Yes, it is undefined behaviour.
ISO/IEC 9899:1999 6.5.7 Bitwise shift operators ¶3
The integer promotions are performed on each of the operands. The type of the result is that of the promoted left operand. If the value of the right operand is negative or is greater than or equal to the width of the promoted left operand, the behavior is undefined.
C11 aka ISO/IEC 9899:2011 says the same.
You should first cast b to the target integer type. Another point is that you should put parentheses around the macro parameters to avoid surprises by operator precedences. Additionally, the comma operator is very useful here, allowing you to avoid the braces, so that the macro can be used as a normal command, closed with a semicolon.
#define splitup(a,b,c) ( (b) = (a) >> 32, (c) = (a) & 0xffffffff )
#define combine(a,b,c) ( (a) = ((unsigned long long)(b) << 32) | (c) )
Additional casts may be necessary for `splitup to silence warnings about precision loss by over-paranoid compilers.
#define splitup(a,b,c) ( (b) = (unsigned long)((a) >> 32), (c) = (unsigned long)((a) & 0xffffffff) )
And please don't even think about using your self-written encryption for production code.
Shifting a 32-bit value by 32 bits or more is undefined in C and C++. One of the reasons it was left undefined is that on some hardware platforms the 32-bit shift instruction only takes into account 5 lowest bits of the supplied shift count.
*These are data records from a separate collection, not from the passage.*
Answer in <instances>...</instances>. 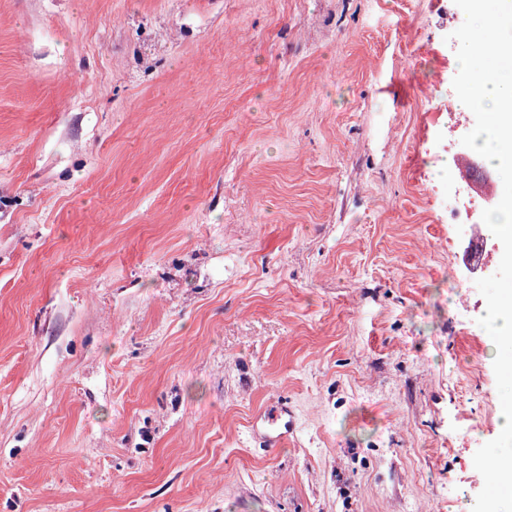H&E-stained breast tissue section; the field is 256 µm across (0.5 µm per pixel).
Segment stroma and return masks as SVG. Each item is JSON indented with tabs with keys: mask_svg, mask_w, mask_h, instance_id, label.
Returning a JSON list of instances; mask_svg holds the SVG:
<instances>
[{
	"mask_svg": "<svg viewBox=\"0 0 512 512\" xmlns=\"http://www.w3.org/2000/svg\"><path fill=\"white\" fill-rule=\"evenodd\" d=\"M444 16L0 0V512H486ZM265 421L268 427L264 430V441L271 448L278 447L288 436V412L268 413Z\"/></svg>",
	"mask_w": 512,
	"mask_h": 512,
	"instance_id": "35a3bbf8",
	"label": "stroma"
}]
</instances>
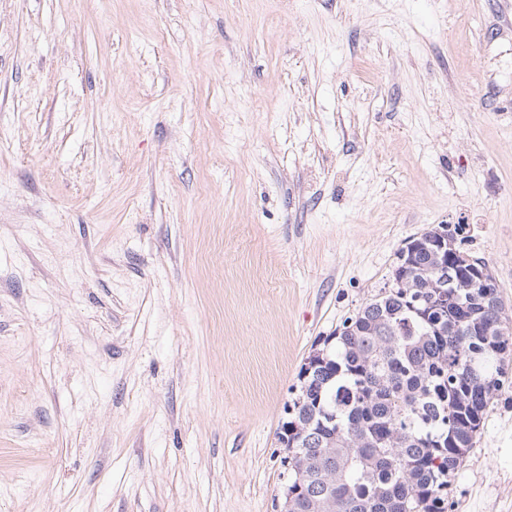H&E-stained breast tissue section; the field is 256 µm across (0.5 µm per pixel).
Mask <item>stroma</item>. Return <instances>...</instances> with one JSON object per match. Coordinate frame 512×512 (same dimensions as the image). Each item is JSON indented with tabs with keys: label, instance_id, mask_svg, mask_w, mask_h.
Listing matches in <instances>:
<instances>
[{
	"label": "stroma",
	"instance_id": "1",
	"mask_svg": "<svg viewBox=\"0 0 512 512\" xmlns=\"http://www.w3.org/2000/svg\"><path fill=\"white\" fill-rule=\"evenodd\" d=\"M439 224L512 302V0H0V512H281ZM448 497L512 512V387Z\"/></svg>",
	"mask_w": 512,
	"mask_h": 512
}]
</instances>
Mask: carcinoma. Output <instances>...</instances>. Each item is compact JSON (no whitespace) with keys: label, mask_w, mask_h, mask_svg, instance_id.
Returning <instances> with one entry per match:
<instances>
[{"label":"carcinoma","mask_w":512,"mask_h":512,"mask_svg":"<svg viewBox=\"0 0 512 512\" xmlns=\"http://www.w3.org/2000/svg\"><path fill=\"white\" fill-rule=\"evenodd\" d=\"M448 231V272L431 234L399 251L391 284L323 341L288 405L290 512H448V486L508 381L505 302ZM414 288H402L397 277ZM446 278L439 290L431 280Z\"/></svg>","instance_id":"obj_1"}]
</instances>
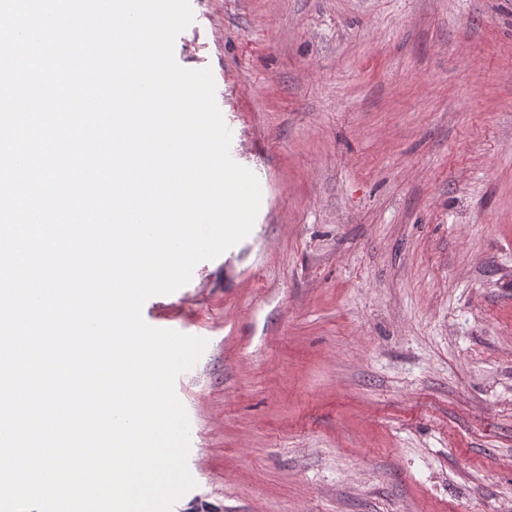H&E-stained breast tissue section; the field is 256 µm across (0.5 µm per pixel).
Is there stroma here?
<instances>
[{
	"mask_svg": "<svg viewBox=\"0 0 512 512\" xmlns=\"http://www.w3.org/2000/svg\"><path fill=\"white\" fill-rule=\"evenodd\" d=\"M261 205L148 298L205 340L170 512H512V0H190Z\"/></svg>",
	"mask_w": 512,
	"mask_h": 512,
	"instance_id": "35a3bbf8",
	"label": "stroma"
}]
</instances>
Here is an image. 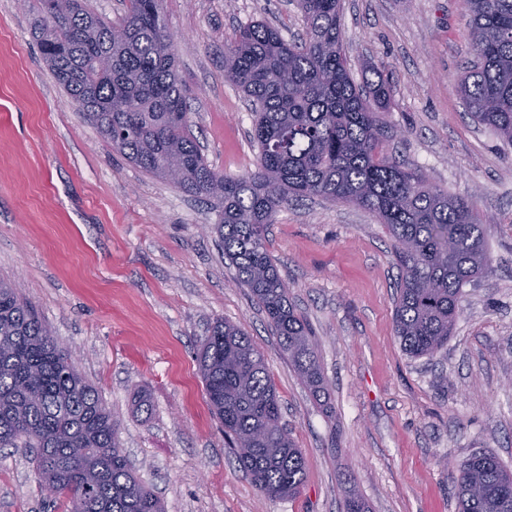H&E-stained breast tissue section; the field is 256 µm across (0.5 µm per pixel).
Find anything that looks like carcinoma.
<instances>
[{
  "label": "carcinoma",
  "instance_id": "carcinoma-1",
  "mask_svg": "<svg viewBox=\"0 0 512 512\" xmlns=\"http://www.w3.org/2000/svg\"><path fill=\"white\" fill-rule=\"evenodd\" d=\"M33 37L64 91L112 148L186 193L214 199L213 230L236 282L249 289L312 397L328 384L305 317L266 247L284 204L321 197L362 208L384 224L398 268L395 334L411 358L445 347L463 288L488 269L483 215L462 197L384 152L382 73L357 84L340 31L341 0H298L305 38L287 41L266 21L241 25L224 48V78L254 112L256 169H212L189 124L163 0H125L119 40L88 0H38ZM474 60L463 68L468 115L512 145V0H463ZM33 305L0 280V448L29 449L38 479L57 487L69 512H165L133 470L118 423L98 389L68 367ZM207 403L235 461L265 498H290L306 481L305 458L282 422L262 353L238 326L218 320L196 353ZM458 512H512V470L475 451L452 465Z\"/></svg>",
  "mask_w": 512,
  "mask_h": 512
}]
</instances>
This means that whatever shift count you pass, it will be interpreted modulo 32. Attempting to shift by 32 on such platform will actually shift by 0, i.e. not shift at all.
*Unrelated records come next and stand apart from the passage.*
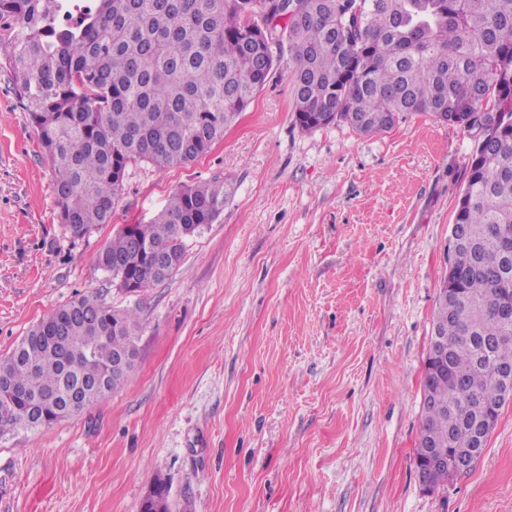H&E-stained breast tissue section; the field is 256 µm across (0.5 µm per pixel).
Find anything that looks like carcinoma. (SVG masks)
Returning <instances> with one entry per match:
<instances>
[{
  "mask_svg": "<svg viewBox=\"0 0 512 512\" xmlns=\"http://www.w3.org/2000/svg\"><path fill=\"white\" fill-rule=\"evenodd\" d=\"M268 0H88L77 20L56 22L58 0H0V70L41 131L54 171L61 223L82 236L112 219L127 168L137 162L187 165L224 139L285 56L293 65L294 124L312 131L343 122L362 135L391 129L404 113L426 112L467 131L489 103L487 126L466 168L454 223L465 242L448 249V274L433 323L448 327L455 384L431 383L437 406H424L421 431L448 436L474 418L468 397L498 404L501 383L479 367L475 336L512 335L490 297L512 282L498 267L491 228L512 224V0H297L270 36ZM232 194L213 181L175 191L146 224L121 229L98 267L138 290L180 267L188 230L212 224ZM153 252L127 264L132 237ZM62 327L67 360L47 337ZM131 311L83 296L47 314L5 357L0 387L16 404L0 426L34 428V413L74 398L94 404L121 388L129 371L112 370V352L136 343Z\"/></svg>",
  "mask_w": 512,
  "mask_h": 512,
  "instance_id": "1",
  "label": "carcinoma"
}]
</instances>
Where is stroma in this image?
I'll return each instance as SVG.
<instances>
[{"label": "stroma", "instance_id": "stroma-1", "mask_svg": "<svg viewBox=\"0 0 512 512\" xmlns=\"http://www.w3.org/2000/svg\"><path fill=\"white\" fill-rule=\"evenodd\" d=\"M281 61L191 164L139 162L110 223L58 217L38 128L0 71V356L84 295L135 312L123 388L0 436V512H512V402L486 450L424 491L422 372L471 134L427 113L364 136L293 121ZM231 183L182 265L128 294L97 265L113 234L183 186Z\"/></svg>", "mask_w": 512, "mask_h": 512}]
</instances>
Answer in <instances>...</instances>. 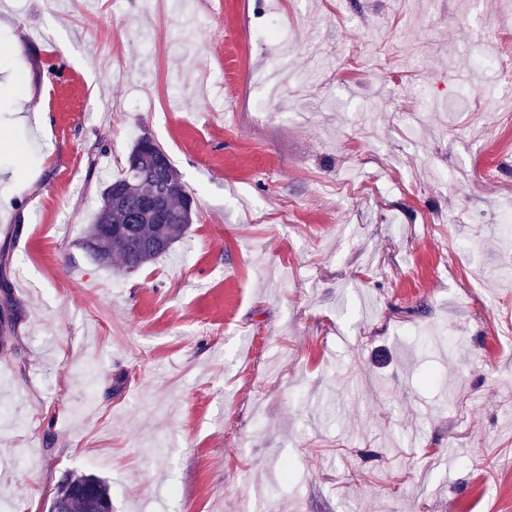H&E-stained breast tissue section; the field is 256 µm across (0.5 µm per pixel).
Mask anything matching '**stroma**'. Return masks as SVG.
<instances>
[{
    "instance_id": "stroma-1",
    "label": "stroma",
    "mask_w": 512,
    "mask_h": 512,
    "mask_svg": "<svg viewBox=\"0 0 512 512\" xmlns=\"http://www.w3.org/2000/svg\"><path fill=\"white\" fill-rule=\"evenodd\" d=\"M2 16L0 512L67 473L112 512H512V86L469 63L512 61L507 0ZM142 136L195 210L127 274L83 236Z\"/></svg>"
}]
</instances>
The language authors did not want to burden the compilers written for such platform with the task of analyzing the shift count before doing the shift. Instead, the language specification says that the behavior is undefined. This means that if you want to get a 0 value from a 32-bit shift by 32 (or more), it is up to you to recognize the situation and process it accordingly.
what's bad about shifting a 32-bit variable 32 bits?
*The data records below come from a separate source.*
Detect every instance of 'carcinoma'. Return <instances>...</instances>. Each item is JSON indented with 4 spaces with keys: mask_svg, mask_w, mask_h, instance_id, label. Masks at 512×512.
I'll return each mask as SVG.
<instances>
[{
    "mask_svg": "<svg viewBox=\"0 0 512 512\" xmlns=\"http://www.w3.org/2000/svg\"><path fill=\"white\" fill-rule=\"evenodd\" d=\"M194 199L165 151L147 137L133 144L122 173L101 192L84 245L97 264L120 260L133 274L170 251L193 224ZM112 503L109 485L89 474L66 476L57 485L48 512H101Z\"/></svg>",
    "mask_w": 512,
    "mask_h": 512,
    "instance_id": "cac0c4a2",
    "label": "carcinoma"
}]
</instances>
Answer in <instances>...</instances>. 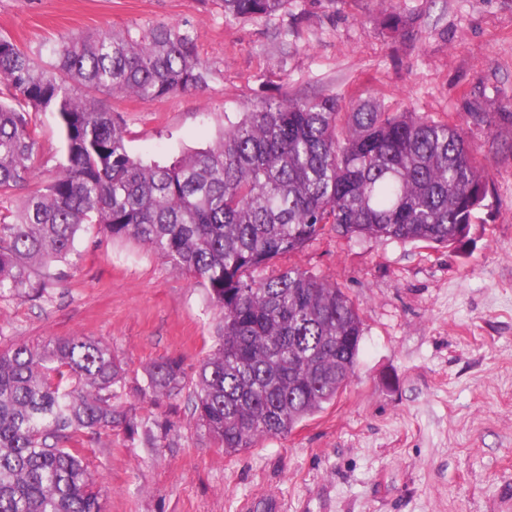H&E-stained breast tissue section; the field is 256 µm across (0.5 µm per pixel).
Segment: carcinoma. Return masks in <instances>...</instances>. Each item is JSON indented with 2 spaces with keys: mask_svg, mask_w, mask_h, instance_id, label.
Instances as JSON below:
<instances>
[{
  "mask_svg": "<svg viewBox=\"0 0 512 512\" xmlns=\"http://www.w3.org/2000/svg\"><path fill=\"white\" fill-rule=\"evenodd\" d=\"M288 0H223L258 19ZM42 61L0 37V296L39 297L49 264L95 224L150 247L206 290L220 315L213 352L193 368L194 420L235 454L283 436L336 398L354 373L363 322L335 283L276 260L330 228L342 236L450 247L491 196L459 124L393 112L373 96L244 105L212 146L168 164L130 153L101 97L197 91L208 66L186 23L134 37H64ZM55 114L67 164L29 188L36 117ZM179 360L153 363L138 398L180 393ZM126 384L103 340L56 338L0 350V512H103L83 440L112 430Z\"/></svg>",
  "mask_w": 512,
  "mask_h": 512,
  "instance_id": "obj_1",
  "label": "carcinoma"
}]
</instances>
Its better to assign 0 to n-bit integer than to shift it by n-bits.
Example:
0 0 1 0 1 ----- 5 bit Integer
0 1 0 1 0 ----- 1st shift
1 0 1 0 0 ----- 2nd shift
0 1 0 0 0 ----- 3rd shift
1 0 0 0 0 ----- 4th shift
0 0 0 0 0 ----- 5th shift (all the bits are shifted!)
I still don't have a method of combining the two 32-bit variables to get a 64-bit one
Consider: a is 64 bit, b and c are 32 bit
a = b;
a = a << 32; //Note: a is 64 bit
a = a | c;
Unless this is some "reinventing the wheel to understand how it works" project, don't implement your own crypto functions.
Ever.
It's hard enough to use the available algorithms to work (and to choose the right one), don't shoot yourself in the foot by putting in production some home grown cryptor API. Chances are your encryption won't encrypt
What's bad about shifting a 32-bit variable 32 bits?
In addition to what have been already said, the 32nd bit is the sign bit, and you may get sign extension to preserve the sing, thereby losing significant bits.